Data Summary (n = 24 entries): * Sum of values ( $\sum y_i$ ): $158.400$ * Sum of squared residuals ( $\sum (y_i - \bar{y})^2$ ): $0.21700$ * Sum of squares ( $\sum y_i^2$ ): $1045.657$
Specific Indexed Data Points ( $i$ | $y_i$ | $(y_i - \bar{y})^2$ | $y_i^2$ ): 1. $1$ | $6.395$ | $0.04203$ | $40.896$ 2. $2$ | $6.435$ | $0.02723$ | $41.409$ 3. $3$ | $6.485$ | $0.01323$ | $42.055$ 4. $4$ | $6.495$ | $0.01103$ | $42.185$ 5. $5$ | $6.505$ | $0.00903$ | $42.315$ 6. $6$ | $6.515$ | $0.00723$ | $42.445$ 7. $7$ | $6.555$ | $0.00203$ | $42.968$ 8. $8$ | $6.555$ | $0.00203$ | $42.968$ 9. $9$ | $6.565$ | $0.00123$ | $43.099$ 10. $10$ | $6.575$ | $0.00063$ | $43.231$ 11. $11$ | $6.595$ | $0.00003$ | $43.494$ 12. $12$ | $6.605$ | $0.00002$ | $43.626$ 13. $13$ | $6.615$ | $0.00022$ | $43.758$ 14. $14$ | $6.625$ | $0.00062$ | $43.891$ 15. $15$ | $6.625$ | $0.00062$ | $43.891$ 16. $16$ | $6.635$ | $0.00122$ | $44.023$ 17. $17$ | $6.655$ | $0.00302$ | $44.289$ 18. $18$ | $6.655$ | $0.00302$ | $44.289$ 19. $19$ | $6.665$ | $0.00422$ | $44.422$ 20. $20$ | $6.685$ | $0.00722$ | $44.689$ 21. $21$ | $6.715$ | $0.01322$ | $45.091$ 22. $22$ | $6.715$ | $0.01322$ | $45.091$ 23. $23$ | $6.755$ | $0.02402$ | $45.630$ 24. $24$ | $6.775$ | $0.03062$ | $45.901$

Data Distribution

Definition: Data distribution describes the shape with which the data are spread around the mean.
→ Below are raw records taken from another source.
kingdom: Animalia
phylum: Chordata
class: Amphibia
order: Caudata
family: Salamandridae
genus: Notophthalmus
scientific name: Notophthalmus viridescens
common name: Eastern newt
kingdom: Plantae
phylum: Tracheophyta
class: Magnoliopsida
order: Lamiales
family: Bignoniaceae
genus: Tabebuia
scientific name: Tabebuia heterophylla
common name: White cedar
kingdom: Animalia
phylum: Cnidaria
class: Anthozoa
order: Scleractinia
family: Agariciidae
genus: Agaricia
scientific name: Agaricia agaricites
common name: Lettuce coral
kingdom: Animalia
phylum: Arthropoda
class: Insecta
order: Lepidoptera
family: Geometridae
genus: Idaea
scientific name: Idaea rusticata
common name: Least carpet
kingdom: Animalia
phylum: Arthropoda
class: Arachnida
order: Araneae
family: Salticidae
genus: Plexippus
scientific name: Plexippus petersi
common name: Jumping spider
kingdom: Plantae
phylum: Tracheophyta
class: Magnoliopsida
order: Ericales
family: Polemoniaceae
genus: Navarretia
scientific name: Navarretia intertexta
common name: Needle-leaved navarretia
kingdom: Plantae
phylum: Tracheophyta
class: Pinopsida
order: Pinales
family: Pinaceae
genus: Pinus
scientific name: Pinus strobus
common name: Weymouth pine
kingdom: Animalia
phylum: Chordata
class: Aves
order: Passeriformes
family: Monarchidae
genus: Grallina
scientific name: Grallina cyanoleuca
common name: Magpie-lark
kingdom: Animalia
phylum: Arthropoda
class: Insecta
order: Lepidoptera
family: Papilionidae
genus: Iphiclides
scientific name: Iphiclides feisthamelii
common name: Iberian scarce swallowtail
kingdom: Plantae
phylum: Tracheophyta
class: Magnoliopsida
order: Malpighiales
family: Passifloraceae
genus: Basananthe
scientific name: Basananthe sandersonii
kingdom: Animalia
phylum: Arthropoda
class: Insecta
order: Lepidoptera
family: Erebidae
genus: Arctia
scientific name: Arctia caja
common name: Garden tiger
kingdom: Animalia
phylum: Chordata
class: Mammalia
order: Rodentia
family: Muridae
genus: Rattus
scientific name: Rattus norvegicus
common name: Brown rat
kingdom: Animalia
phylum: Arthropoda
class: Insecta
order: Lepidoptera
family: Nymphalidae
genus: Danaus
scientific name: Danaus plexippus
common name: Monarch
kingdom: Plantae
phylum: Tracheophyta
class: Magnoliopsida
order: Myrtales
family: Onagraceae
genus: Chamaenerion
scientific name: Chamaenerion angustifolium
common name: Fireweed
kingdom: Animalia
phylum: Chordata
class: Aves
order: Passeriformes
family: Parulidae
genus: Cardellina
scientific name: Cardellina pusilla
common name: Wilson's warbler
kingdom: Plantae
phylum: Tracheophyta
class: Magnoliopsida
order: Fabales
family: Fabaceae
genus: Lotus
Histogram: A graphical representation constructed by sorting measurements into specific intervals or "bins."
Normal Distribution: * Also known as Gaussian distributions or bell curves. * Characteristics: * Data is symmetrically distributed with no skew. * Follows a bell shape when plotted. * Most values cluster around a central region. * Values taper off as they move further away from the center. * The Empirical Rule: Known as the 68-95-99.7 rule, describing the percentage of data falling within 1, 2, and 3 standard deviations of the mean.